High Court Reaffirms ERISA Plan Fiduciary Duty to Monitor Plan Options and Remove Imprudent Ones

Yesterday, the U.S. Supreme Court decided Hughes v. Nw. Univ., No. 19-1401, __S.Ct.__, 2022 WL 199351 (U.S. Jan. 24, 2022), with the opinion for the unanimous Court delivered by Justice Sotomayor (Justice Barrett took no part in the decision). This decision will have a huge impact in litigation involving the management of defined-contribution retirement plans.

Petitioners are participants in defined-contribution retirement plans offered by Northwestern University. They sued Respondents (collectively, “Northwestern”) under the Employee Retirement Income Security Act of 1974 (ERISA), 88 Stat. 829, as amended, 29 U.S.C. § 1001 et seq. for violating their duty of prudence in the selection and management of investment options and paying excessive recordkeeping fees. They alleged that Northwestern offered many mutual funds and annuities in the form of “retail” share classes that carried high fees than those charged by otherwise identical “institutional” share classes of the same investments which were available to Northwestern as a large investor. By offering too many investment options (over 400 total), Petitioners alleged that this caused participant confusion and poor investment decisions. The District Court and the Seventh Circuit Court of Appeals decided in favor of Northwestern, “relying on the participants’ ultimate choice over their investments to excuse allegedly imprudent decisions.” The Supreme Court found this to be an error. The Seventh Circuit focused too much on investor choice and not on Northwestern’s duty to remove imprudent investments from the plan within a reasonable time.

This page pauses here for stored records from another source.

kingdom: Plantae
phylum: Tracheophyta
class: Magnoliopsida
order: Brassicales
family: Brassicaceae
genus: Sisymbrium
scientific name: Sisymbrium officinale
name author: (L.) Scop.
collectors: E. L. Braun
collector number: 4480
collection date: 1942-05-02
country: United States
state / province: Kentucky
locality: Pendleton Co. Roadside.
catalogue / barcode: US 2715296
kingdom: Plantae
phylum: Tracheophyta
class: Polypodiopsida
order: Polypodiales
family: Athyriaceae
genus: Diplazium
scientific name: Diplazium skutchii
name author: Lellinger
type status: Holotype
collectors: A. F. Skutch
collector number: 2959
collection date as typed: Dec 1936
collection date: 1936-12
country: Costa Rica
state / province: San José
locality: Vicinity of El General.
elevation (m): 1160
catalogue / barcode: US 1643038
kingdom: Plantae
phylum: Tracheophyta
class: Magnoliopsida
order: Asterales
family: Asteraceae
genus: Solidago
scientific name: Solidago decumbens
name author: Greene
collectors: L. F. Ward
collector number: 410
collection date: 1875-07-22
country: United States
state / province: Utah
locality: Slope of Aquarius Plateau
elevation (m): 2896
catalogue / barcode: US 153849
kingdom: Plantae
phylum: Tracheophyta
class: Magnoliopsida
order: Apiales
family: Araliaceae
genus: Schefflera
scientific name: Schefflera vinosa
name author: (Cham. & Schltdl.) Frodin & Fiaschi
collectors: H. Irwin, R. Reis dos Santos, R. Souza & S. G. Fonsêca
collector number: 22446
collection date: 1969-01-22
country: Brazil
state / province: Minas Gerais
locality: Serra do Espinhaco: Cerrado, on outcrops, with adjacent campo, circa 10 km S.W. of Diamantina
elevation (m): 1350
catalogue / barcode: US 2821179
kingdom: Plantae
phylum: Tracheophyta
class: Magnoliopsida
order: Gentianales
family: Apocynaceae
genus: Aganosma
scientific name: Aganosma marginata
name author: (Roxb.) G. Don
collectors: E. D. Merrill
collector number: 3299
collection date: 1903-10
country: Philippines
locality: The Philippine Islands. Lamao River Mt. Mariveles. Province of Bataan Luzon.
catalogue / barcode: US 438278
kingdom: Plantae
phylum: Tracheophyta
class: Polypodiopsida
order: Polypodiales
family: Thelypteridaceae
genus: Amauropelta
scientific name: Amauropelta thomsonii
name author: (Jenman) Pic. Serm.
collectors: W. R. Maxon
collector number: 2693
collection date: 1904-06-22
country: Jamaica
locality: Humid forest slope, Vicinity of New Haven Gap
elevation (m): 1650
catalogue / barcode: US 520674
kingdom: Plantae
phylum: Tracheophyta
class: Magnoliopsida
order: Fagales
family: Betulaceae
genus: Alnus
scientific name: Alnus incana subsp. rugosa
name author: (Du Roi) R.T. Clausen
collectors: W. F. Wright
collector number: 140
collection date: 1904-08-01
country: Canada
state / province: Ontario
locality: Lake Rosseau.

In Tibble v. Edison Int’l, 575 U.S. 523, 135 S. Ct. 1823, 191 L. Ed. 2d 795 (2015), another case involving allegations of imprudence with respect to defined-contribution plans, the Court explained that a fiduciary breaches the duty of prudence by failing to properly monitor investments and remove imprudent ones. Tibble’s guidance applies here. “[E]ven in a defined-contribution plan where participants choose their investments, plan fiduciaries are required to conduct their own independent evaluation to determine which investments may be prudently included in the plan’s menu of options.” The Court vacated the judgment with instructions that the Seventh Circuit should consider whether Petitioners plausibly alleged a violation of the duty of prudence.